Es el camino que Frank llama “el camino del interés por el descubrimiento.”
Empecemos por una máxima universal, que no es otra que la dificultad para interiorizar una idea sabia sin haberla experimentado personalmente. Un clásico de la gente joven, y no tan joven.
“The only thing an old man can tell a young man is that life goes fast, real fast, and if you’re not careful it will be too late.
But of course, the young man will never understand this truth.”
– Norm McDonald
Frank es bien consciente de esta realidad. Pero, al mismo tiempo, todo lo que escribo en este blog va dirigido a aquellas personas que quieren ir más allá de lo que es habitual y vivir una vida extraordinaria. Así que voy a pedirte que, aunque no hayas experimentado estas ideas aún, las contemples y – eventualmente – las apliques. Puede que te sorprendas para bien.
Ya sé que no es fácil. Me importa un carajo. Si quieres algo fácil, lee el Cosmopolitan.
Sigamos.
El primer paso del camino del interés por el descubrimiento es el acto consciente de reflexionar por qué crees que eres como eres. En otras palabras, preguntarte a ti mismo cuál de estos dos relatos te resulta más creíble y por qué:
- Relato 1: Una voluntad superior me ha creado de forma predeterminada para ser así.
- Relato 2: Soy así por un cúmulo de circunstancias biológicas (genéticas) y de contexto, en las que el azar ha tenido un papel muy relevante.
Esta reflexión es extraordinariamente infrecuente, y no es de extrañar, porque parece amenazar los cimientos mismos de nuestro sentido de identidad.
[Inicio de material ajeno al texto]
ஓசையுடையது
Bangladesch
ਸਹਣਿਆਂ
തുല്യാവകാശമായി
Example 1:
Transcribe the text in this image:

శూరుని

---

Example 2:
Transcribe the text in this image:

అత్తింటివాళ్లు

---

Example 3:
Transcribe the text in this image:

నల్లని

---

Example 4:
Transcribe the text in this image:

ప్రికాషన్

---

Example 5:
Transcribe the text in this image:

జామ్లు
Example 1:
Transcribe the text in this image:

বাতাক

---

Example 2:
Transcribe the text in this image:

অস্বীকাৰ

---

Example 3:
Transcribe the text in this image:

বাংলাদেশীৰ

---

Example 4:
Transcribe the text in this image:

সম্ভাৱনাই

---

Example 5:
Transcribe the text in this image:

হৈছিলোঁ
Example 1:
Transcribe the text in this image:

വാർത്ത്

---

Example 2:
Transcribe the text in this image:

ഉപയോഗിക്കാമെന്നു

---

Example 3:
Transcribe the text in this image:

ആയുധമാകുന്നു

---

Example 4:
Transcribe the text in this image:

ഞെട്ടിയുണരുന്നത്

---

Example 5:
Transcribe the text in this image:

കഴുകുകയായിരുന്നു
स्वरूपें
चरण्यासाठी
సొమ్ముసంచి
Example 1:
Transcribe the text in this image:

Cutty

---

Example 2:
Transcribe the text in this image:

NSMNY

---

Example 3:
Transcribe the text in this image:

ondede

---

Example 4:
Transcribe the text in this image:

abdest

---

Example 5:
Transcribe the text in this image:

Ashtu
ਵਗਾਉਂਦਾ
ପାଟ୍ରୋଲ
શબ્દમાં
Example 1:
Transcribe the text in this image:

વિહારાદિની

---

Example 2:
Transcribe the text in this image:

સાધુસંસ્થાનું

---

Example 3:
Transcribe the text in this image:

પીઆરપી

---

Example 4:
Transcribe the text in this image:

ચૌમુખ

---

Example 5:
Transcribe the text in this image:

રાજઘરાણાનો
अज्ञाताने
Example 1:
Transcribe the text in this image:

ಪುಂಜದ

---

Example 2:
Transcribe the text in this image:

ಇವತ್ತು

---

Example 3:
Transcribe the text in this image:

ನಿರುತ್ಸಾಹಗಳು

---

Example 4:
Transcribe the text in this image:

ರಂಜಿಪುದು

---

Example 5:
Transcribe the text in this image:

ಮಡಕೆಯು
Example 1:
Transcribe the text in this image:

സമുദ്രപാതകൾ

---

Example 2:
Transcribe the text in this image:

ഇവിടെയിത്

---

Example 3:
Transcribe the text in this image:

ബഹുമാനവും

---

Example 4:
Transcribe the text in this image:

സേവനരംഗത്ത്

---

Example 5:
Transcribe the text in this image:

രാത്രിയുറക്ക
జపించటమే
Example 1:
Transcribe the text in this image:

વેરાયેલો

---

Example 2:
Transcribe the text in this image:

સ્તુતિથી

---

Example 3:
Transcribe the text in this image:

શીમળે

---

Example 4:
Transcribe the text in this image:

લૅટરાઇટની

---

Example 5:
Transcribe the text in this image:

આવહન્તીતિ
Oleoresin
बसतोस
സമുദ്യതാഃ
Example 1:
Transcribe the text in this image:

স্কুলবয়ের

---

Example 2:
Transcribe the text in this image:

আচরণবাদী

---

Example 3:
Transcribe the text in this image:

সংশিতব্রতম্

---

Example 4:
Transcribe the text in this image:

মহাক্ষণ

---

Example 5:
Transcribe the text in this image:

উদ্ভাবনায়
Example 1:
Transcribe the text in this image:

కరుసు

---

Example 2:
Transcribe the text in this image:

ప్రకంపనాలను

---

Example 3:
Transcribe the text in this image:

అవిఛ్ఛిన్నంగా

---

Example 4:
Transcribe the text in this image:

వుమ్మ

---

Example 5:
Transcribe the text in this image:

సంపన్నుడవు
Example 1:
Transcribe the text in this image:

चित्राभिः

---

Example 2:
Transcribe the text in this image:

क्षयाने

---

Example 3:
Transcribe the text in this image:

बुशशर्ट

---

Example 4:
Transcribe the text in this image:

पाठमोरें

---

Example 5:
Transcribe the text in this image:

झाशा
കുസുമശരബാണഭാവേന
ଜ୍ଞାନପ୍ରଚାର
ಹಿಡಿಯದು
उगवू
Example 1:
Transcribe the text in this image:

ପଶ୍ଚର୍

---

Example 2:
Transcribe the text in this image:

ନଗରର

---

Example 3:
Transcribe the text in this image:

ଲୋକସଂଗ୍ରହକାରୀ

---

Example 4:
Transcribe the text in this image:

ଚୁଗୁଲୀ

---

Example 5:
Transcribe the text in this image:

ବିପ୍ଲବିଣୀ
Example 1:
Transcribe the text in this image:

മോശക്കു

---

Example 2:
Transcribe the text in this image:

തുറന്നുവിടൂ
El cerebro nos lleva por el camino fácil, que es que nunca nos planteemos siquiera el preguntarnos algo así.

El Relato 2 intimida, ¿no es así? Es como si nos hiciera pequeños, irrelevantes, como una cáscara de nuez flotando a merced de las olas en medio de una amenazante tormenta. Por eso la gran mayoría de personas, incluso las no religiosas o creyentes, se aferran al Relato 1.
“Somos así y no podríamos haber sido de otra manera”.
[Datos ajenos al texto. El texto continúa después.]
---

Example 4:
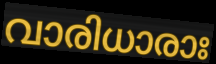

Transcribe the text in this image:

വാരിധാരാഃ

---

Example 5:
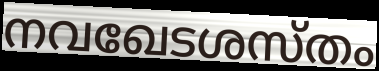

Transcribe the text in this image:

നവഖേടശസ്തം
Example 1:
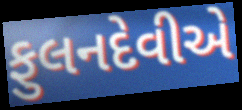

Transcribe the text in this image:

ફુલનદેવીએ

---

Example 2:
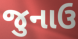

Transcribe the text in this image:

જુનાઉ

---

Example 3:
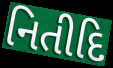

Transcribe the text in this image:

નિતીદિ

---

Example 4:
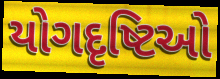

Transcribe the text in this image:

યોગદૃષ્ટિઓ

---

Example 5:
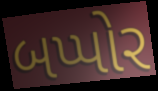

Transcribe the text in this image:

બપ્પોર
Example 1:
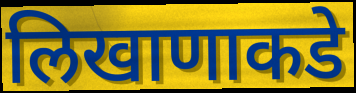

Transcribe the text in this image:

लिखाणाकडे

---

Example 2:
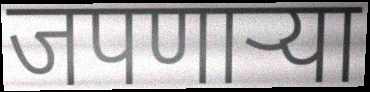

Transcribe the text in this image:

जपणाऱ्या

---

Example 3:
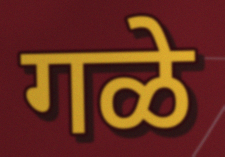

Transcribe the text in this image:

गळे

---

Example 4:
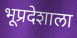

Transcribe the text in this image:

भूप्रदेशाला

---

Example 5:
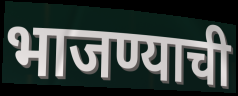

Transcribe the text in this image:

भाजण्याची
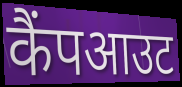
कैंपआउट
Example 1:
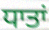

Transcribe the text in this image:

ਧਾਤਾਂ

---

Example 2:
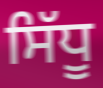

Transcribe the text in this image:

ਸਿੱਧੂ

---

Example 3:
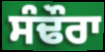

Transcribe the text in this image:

ਸੰਢੌਰਾ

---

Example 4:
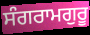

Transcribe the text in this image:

ਸੰਗਰਾਮਗੁਰੂ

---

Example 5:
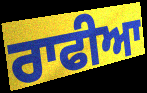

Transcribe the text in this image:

ਰਾਫੀਆ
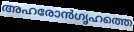
അഹരോൻഗൃഹത്തെ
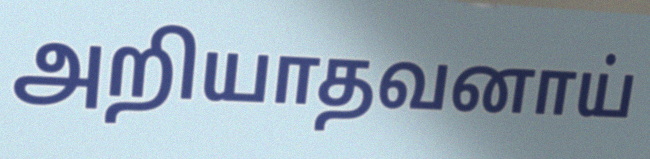
அறியாதவனாய்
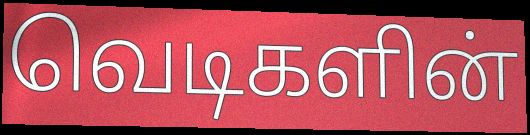
வெடிகளின்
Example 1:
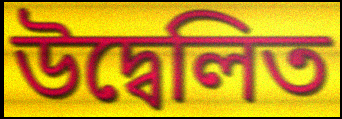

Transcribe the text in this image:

উদ্বেলিত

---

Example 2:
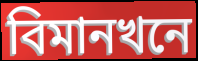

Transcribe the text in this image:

বিমানখনে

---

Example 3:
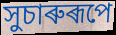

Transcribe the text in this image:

সুচাৰুৰূপে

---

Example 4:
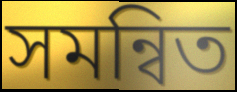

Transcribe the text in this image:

সমন্বিত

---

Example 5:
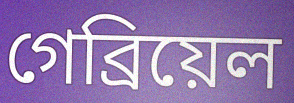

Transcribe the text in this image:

গেব্ৰিয়েল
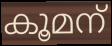
കൂമന്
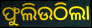
ଫୁଲିଉଠିଲା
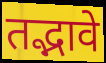
तद्भावे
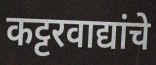
कट्टरवाद्यांचे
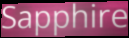
Sapphire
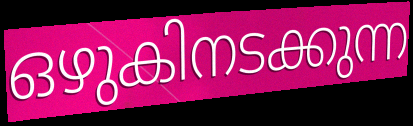
ഒഴുകിനടക്കുന്ന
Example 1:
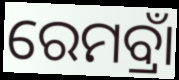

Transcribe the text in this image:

ରେମବ୍ରାଁ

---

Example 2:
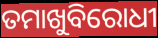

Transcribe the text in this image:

ତମାଖୁବିରୋଧୀ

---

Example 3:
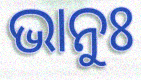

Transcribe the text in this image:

ଭାନୁଃ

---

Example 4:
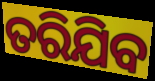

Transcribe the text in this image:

ତରିଯିବ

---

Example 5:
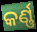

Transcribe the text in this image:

କର୍ଣ୍ଣ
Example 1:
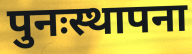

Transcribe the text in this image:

पुनःस्थापना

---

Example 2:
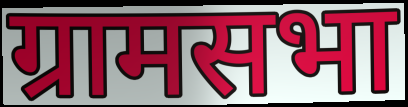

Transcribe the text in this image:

ग्रामसभा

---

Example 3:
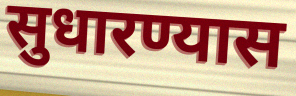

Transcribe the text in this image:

सुधारण्यास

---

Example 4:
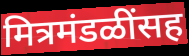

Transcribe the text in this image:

मित्रमंडळींसह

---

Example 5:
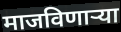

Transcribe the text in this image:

माजविणाऱ्या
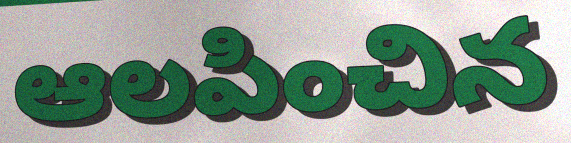
ఆలపించిన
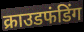
क्राउडफंडिंग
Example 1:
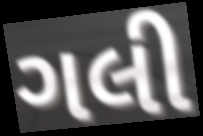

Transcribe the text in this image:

ગલી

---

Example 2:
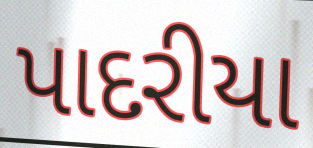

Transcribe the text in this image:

પાદરીયા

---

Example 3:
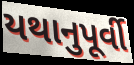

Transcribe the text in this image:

યથાનુપૂર્વી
“Estábamos destinados a ser así”.
“Hemos cambiado en el pasado, pero ya no vamos a cambiar”.
Esta concepción mental nos permite darnos a nosotros mismos unas palmaditas de importancia en el hombro, ¿verdad?
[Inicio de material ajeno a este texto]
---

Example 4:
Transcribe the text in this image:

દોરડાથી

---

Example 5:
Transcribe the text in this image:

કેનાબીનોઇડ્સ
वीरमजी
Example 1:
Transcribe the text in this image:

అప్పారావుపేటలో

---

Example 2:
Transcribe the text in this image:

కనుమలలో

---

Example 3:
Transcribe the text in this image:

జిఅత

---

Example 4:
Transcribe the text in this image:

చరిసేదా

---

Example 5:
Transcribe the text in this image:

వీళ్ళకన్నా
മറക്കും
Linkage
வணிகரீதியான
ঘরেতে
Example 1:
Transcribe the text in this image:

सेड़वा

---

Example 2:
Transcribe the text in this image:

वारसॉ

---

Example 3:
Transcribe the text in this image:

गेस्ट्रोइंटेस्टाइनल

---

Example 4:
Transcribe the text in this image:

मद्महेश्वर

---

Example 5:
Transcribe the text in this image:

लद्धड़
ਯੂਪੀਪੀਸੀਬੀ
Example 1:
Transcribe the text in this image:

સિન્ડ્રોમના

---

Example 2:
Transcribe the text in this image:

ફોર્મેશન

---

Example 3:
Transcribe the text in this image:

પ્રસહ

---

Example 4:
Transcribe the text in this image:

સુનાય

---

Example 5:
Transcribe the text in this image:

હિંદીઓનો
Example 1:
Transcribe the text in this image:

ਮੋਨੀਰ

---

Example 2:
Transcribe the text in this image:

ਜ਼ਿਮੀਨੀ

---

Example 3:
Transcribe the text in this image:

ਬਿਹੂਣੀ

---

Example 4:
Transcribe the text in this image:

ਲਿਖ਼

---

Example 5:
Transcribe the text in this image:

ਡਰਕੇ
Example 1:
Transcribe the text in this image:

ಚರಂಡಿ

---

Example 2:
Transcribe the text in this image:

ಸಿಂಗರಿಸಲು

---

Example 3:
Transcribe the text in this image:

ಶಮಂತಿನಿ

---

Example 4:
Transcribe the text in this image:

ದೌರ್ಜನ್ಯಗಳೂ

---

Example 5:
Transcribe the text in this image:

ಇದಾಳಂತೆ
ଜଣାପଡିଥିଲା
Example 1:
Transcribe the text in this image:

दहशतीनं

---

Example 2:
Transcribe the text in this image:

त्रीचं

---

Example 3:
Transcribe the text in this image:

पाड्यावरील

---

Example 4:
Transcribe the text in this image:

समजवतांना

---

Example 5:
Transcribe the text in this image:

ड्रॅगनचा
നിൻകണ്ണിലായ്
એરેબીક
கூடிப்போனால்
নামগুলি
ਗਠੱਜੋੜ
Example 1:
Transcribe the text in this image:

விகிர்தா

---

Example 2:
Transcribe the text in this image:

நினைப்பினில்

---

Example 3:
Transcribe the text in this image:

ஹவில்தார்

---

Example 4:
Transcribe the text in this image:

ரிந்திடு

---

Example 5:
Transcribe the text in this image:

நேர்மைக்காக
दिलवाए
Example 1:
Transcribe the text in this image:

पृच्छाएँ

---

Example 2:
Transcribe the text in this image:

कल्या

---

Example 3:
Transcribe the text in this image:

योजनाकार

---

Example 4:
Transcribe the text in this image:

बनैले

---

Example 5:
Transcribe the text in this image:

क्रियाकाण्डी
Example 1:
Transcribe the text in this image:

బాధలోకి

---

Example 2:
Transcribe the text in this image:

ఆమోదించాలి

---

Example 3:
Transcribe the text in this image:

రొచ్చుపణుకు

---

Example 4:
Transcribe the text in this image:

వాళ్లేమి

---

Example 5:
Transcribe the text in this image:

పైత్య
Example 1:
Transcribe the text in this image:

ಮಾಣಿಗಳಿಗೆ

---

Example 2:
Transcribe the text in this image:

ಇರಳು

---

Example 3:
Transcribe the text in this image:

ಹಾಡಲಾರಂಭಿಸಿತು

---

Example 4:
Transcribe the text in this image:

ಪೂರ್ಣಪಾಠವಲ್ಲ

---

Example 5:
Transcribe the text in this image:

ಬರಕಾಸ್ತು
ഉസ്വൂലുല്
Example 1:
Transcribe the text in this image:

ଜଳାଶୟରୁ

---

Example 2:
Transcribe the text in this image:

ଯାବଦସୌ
Claro que sí. Porque es el terreno del ego.
Ahora bien, ¿cómo de seguro estás de que esa forma de ver las cosas es correcta? ¿O, mejor dicho, de que es la forma que más se acerca a la “verdad”?
¿Crees que estabas predestinado a ser contable?
¿A ser fan del Real Madrid?
¿A ser padre de familia?
¿A tener la afición de andar en bici?
¿A vivir en Zaragoza?
¿A ser de derechas o de izquierdas?
Puedes decirme que sí. Pero debes admitir que es también posible que no sea así.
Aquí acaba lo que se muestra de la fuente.